The occipital condyle bone in her neck was the size of a grapefruit, and it allowed her to turn her head almost 180 degrees so that she could snap and bite in all directions. Like a human being, her eyes looked ahead, giving her stereoscopic vision, and she had an excellent sense of smell and of hearing. Her favored prey were the herds of duckbill dinosaurs that moved noisily through the great forests, calling and trumpeting to keep the herd together and the young with their mothers. But she was an opportunist, and would take anything that was meat.
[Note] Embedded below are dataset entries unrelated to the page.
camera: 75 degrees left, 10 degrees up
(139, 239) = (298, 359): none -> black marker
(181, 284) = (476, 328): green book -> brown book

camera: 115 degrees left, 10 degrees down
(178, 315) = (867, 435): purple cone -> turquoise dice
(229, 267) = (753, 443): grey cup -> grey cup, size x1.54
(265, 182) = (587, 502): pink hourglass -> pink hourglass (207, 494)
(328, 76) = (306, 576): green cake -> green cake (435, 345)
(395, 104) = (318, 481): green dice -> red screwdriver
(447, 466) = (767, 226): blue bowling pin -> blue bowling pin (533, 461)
She hunted mostly by ambush; a long, stealthy, upwind approach, followed by a short rush. She was well camouflaged, wearing the colors of the forest, a rich pattern of greens and browns.

As a juvenile she hunted in packs, but when she matured she worked alone. She did not attack her prey and fight it to the death. Instead, she fell upon her victim and delivered a single, savage bite, her teeth cutting through armor and plate to reach vital organs and pulsing arteries; and at the moment when she had fixed her prey like a worm on a pin, she cocked a leg and gave it a ripping kick. Then she released it and retreated to a safe distance while it futilely roared, slashed, convulsed, and bled to death.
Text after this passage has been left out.